Il problema però, contrariamente a quanto affermato da Galli della Loggia, non si è posto all’indomani del mitico ’68 a causa della infatuazione dei giovani rampolli delle elite per il marxismo. No, quella generazione è andata altrove, fuori dalla politica: si contano sulla punta della dita quanti hanno trasferito il loro impegno giovanile nei partiti.

Quella generazione non ha prodotto una nuova classe di leader politici significativi, diversamente, per esempio, da quanto è accaduto nei Verdi tedeschi, negli anni Novanta. Molti sono andati a orientare l’opinione pubbliche operando nella comunicazione, dai media alla pubblicità, al marketing, alla formazione.

I tanti che non avevano brandito il libretto rosso di Mao hanno preso una strade diverse. La generazione  dei baby-boomers - e dei suoi figli - si è divisa in due parti. Una ha introiettato i valori “post-aterialisti” della realizzazione personale e della qualità della vita, ed è stata protagonista della stagione dei diritti civili degli anni Settata e di  quella più recente, degli anni Duemila.

Un’altra ha trovato nel tardocraxismo esausto e depotenziato delle tante speranze di modernizzazione, nonché travolto dal suo delirio affaristico,  e poi nel berlusconismo, la ratio per dedicarsi a far soldi e per occuparsi, ancora, come una maledizione storica, del proprio particolare.

Al bivio

Il conflitto dell’ultimo quarto di secolo è con quale di queste due componenti sociali si sia nutrita la classe dirigente. Grosso modo, il Pd rappresenta la prima declinazione, e la destra forza-leghista la seconda. Nessuna è diventata egemone, l’ una per debolezza politica pur avendo sfondato nei ceti medio-alto urbani, l’altra per parrocchialismo e astenia etico-culturale. Questa divisione, e la scarsa capacità-convinzione della sinistra a esercitare una funzione di guida, segna le presenti difficoltà.

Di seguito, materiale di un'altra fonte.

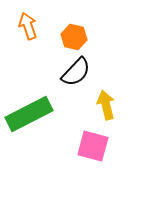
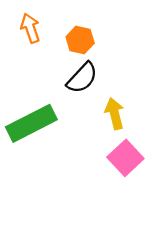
pink square: (93, 146) -> (125, 158), moved, turned 32

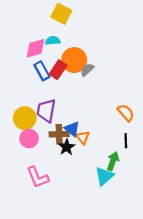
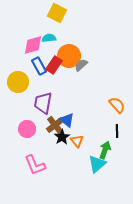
yellow circle: (25, 118) -> (18, 82), moved
brown cross: (59, 134) -> (55, 125), turned -36
orange triangle: (83, 137) -> (77, 141), moved

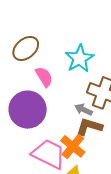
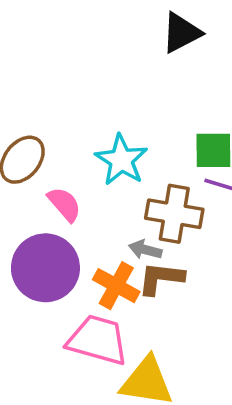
orange cross: (73, 146) -> (116, 286), moved

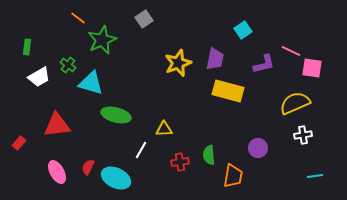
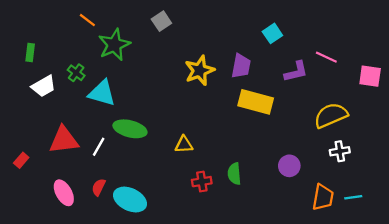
pink square: (312, 68) -> (370, 76), moved
white line: (141, 150) -> (99, 147), moved
orange trapezoid: (233, 176) -> (323, 197), moved

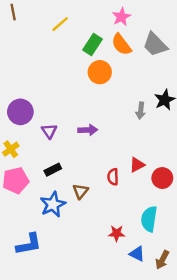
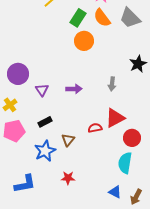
gray arrow: (141, 111) -> (112, 84), moved
red triangle: (137, 165) -> (115, 118), size x1.5
red semicircle: (113, 177) -> (95, 128), turned 80
red circle: (162, 178) -> (132, 138), moved
red star: (117, 233) -> (68, 178), moved

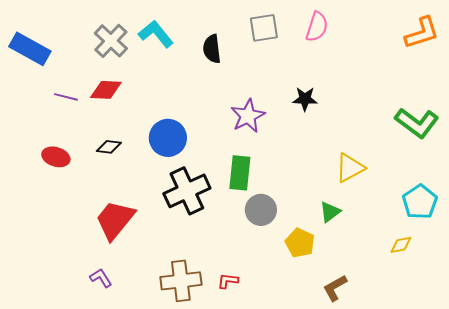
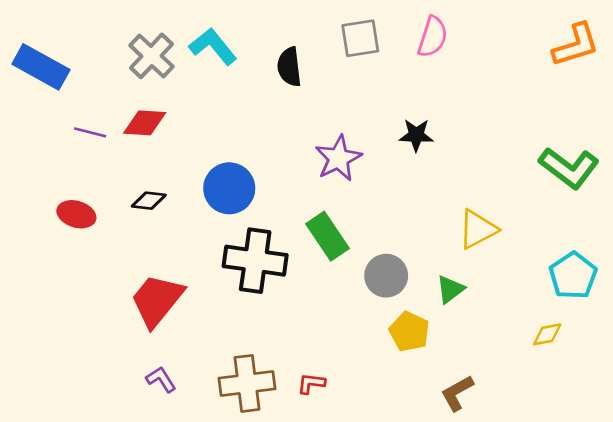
green rectangle: (240, 173) -> (328, 236), turned -40
black cross: (187, 191) -> (255, 261), turned 33
gray circle: (261, 210) -> (386, 276), moved
purple L-shape: (101, 278) -> (161, 379), moved

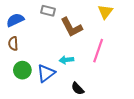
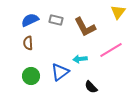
gray rectangle: (48, 11) -> (56, 20), moved
pink line: (98, 51) -> (111, 50), turned 40
green circle: (22, 70) -> (31, 76), moved

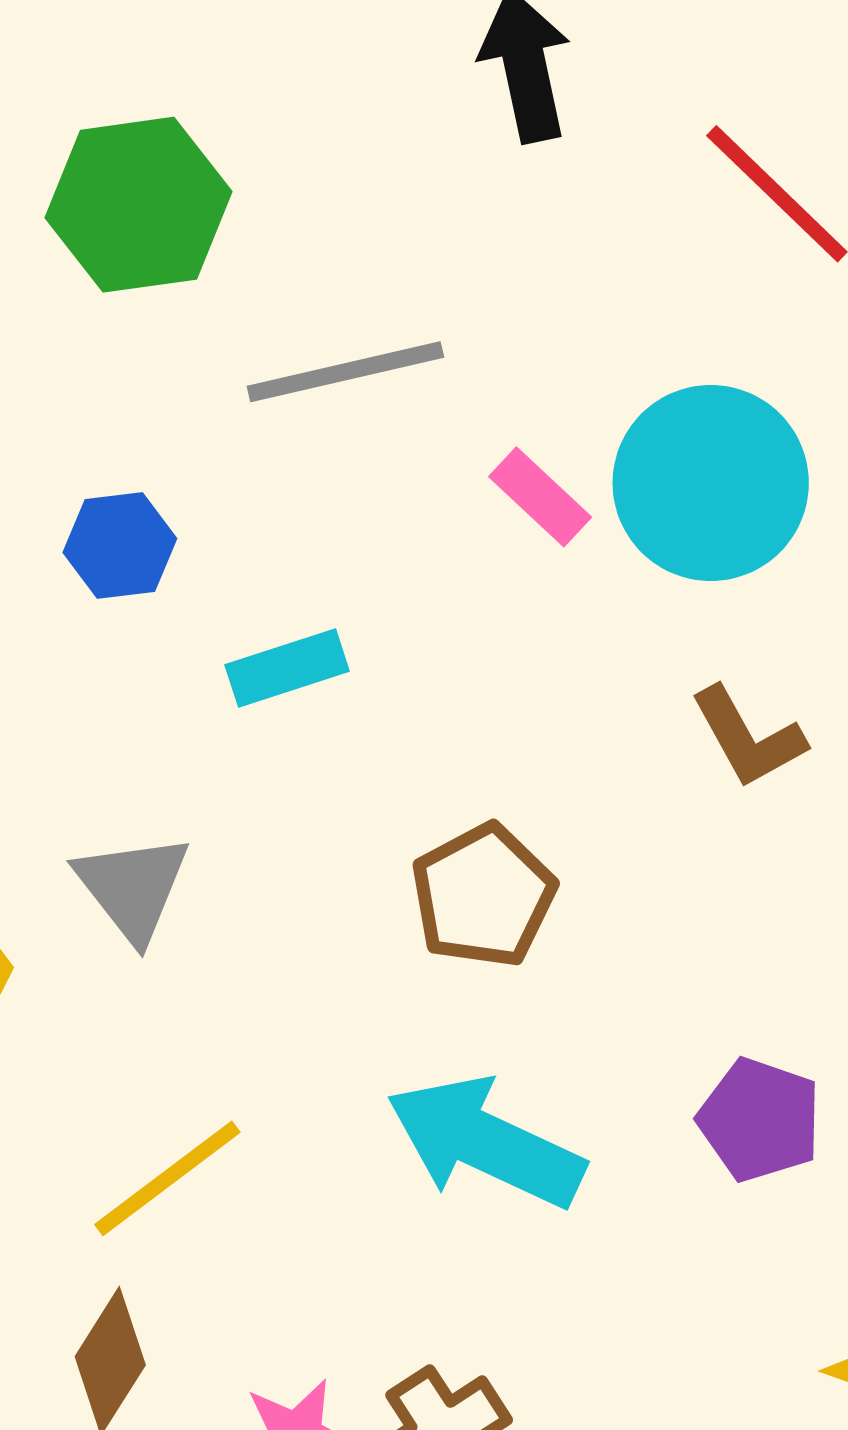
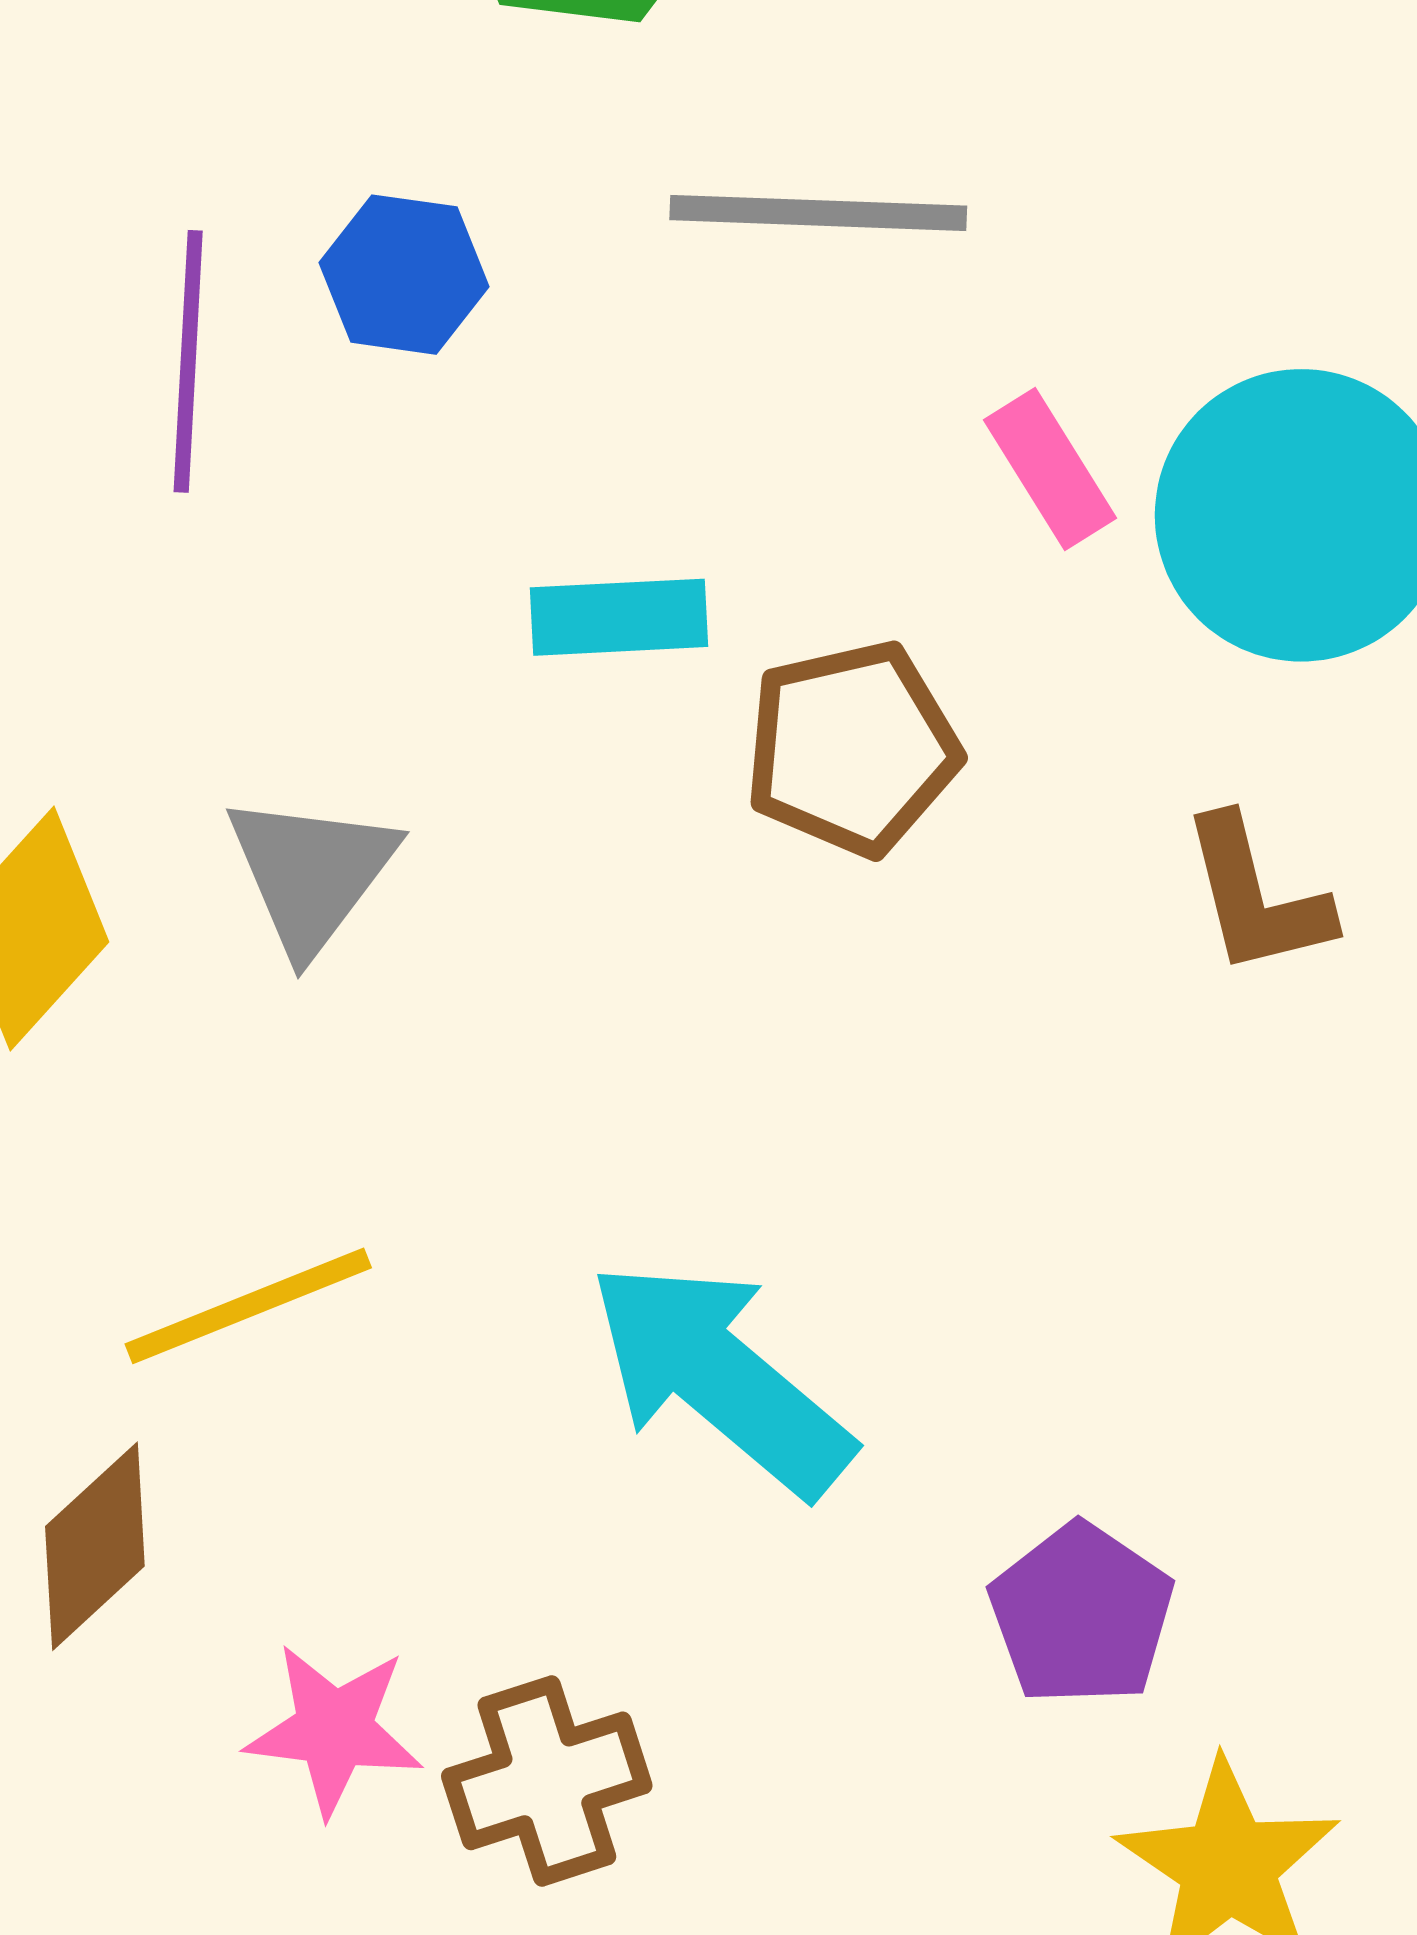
blue hexagon: (120, 545) -> (404, 275), moved
brown pentagon: (483, 896) -> (852, 748), moved
purple pentagon: (760, 1120) -> (1081, 1614), moved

Alla sinistra spetterebbe il compito di portare a sé quella massa indistinta e “inarticolata”, come avrebbe detto il politologo Stein Rollak, rappresentata dai Cinque stelle, allo scopo di far entrare pienamente nello stato e nelle istituzioni quelle componenti sociali e politiche che vi si sono affacciate per la prima volta. E poi proiettarle verso ruoli di classe dirigente per rimpinguare e rinsanguare l’asfittica élite nazionale. Con tutti i rischi del caso, ovviamente.  Grava ancora sul nostro sistema politico il fallimento del tentativo di Pierluigi Bersani, all’indomani delle elezioni del 2013, di coinvolgere al governo i Cinque stelle. Un’altra occasione mancata?